Escape Planning

Escape Planning

Your ability to get out during a fire depends on planning, practice and advance warning from smoke detectors!

BASIC FIRE ESCAPE PLANNING

  • Be sure to include all members of your family in every step of your planning!
  • Draw a home escape plan showing 2 ways out of every room
  • Teach children to escape themselves in case you cannot help them
  • Familiarize all family members with the sound of a smoke detector
  • Establish a meeting place outside your home
  • If you live in a home with 2 or more stories, purchase escape ladders for the upper rooms and ensure everyone knows how to use them
  • Make sure your house number is visible and legible from the street
  • Practice, Practice, Practice!
THE ESCAPE!

If a fire breaks out in your home, follow these tips to get out safely:
  • If there is smoke, stay low!  Heat and smoke rises.
  • Check closed interior doors with the back of your hand.  If it is warm, use an alternate exit.
  • Get out and stay out!
  • Perform a head count at your family's meeting place.  If someone is missing, tell the firefighters.
If you're trapped in a room:
  • Seal yourself in!
  • Use duct tape, blankets, rugs, pillows or towels to seal the doorways and vents.
  • Remain near an open window and signal to the firefighters.
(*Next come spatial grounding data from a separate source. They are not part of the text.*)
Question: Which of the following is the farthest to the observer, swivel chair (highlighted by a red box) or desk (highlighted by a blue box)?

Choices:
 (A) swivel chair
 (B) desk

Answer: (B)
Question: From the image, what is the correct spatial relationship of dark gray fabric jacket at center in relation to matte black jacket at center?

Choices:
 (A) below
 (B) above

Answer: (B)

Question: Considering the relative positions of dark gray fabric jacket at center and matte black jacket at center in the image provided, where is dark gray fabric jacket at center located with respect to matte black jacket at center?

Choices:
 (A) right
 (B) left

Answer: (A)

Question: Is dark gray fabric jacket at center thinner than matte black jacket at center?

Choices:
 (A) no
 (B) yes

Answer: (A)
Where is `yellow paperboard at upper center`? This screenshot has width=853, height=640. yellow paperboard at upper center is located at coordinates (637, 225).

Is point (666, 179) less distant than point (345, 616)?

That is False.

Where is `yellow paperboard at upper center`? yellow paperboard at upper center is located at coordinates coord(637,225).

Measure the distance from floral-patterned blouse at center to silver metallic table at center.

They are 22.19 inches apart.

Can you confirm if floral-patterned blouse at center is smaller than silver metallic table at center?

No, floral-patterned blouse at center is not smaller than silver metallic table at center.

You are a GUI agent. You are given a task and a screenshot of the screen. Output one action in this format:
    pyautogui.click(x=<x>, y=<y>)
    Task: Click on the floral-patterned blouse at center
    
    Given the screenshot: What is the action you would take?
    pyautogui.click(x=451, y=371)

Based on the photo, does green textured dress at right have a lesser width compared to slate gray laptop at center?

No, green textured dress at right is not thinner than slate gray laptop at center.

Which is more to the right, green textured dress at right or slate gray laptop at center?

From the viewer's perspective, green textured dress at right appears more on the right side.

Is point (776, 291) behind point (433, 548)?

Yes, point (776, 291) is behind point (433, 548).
ESCAPE PLANNING FOR OLDER ADULTS

At age 65, people are twice as likely to be killed or injured in fires compared to the population at large.
  • If you live in a house, consider sleeping on the ground level in a multi-story home
  • Have a telephone installed where you sleep
  • If you are deaf or hard of hearing, consider installing smoke alarms that use flashing lights or vibration to alert you
  • Make sure you are able to open all doors and windows in your home

APARTMENT & HIGH-RISE BUILDINGS

  • Be aware that at times, your best choice in a tall building fire is to stay put and wait for the firefighters to help you.
  • Familiarize yourself with the building's evacuation plan
  • Never use the elevator in the event of a fire
  • If you're unable to exit your room due to smoke or fire in the hallway, get into a room with a window and call 9-1-1 to report your exact location.  Close all doors between you and the fire and use duct tape or towels to seal the doorways and vents.
  • Stay by a window and signal the firefighters when they arrive

SECURITY BARS

Sometimes objects that prevent a hazard, pose another one.
  • Use emergency release devices inside all barred doors and windows
  • Emergency release devices for security bars enable you to push the bars open from the inside, but they don't affect the security provided outside
  • These devices can involve pulling a lever, pushing a button, stepping on a pedal or kicking in a lever on the floor
  • Make sure everyone in the household knows how to operate the release devices.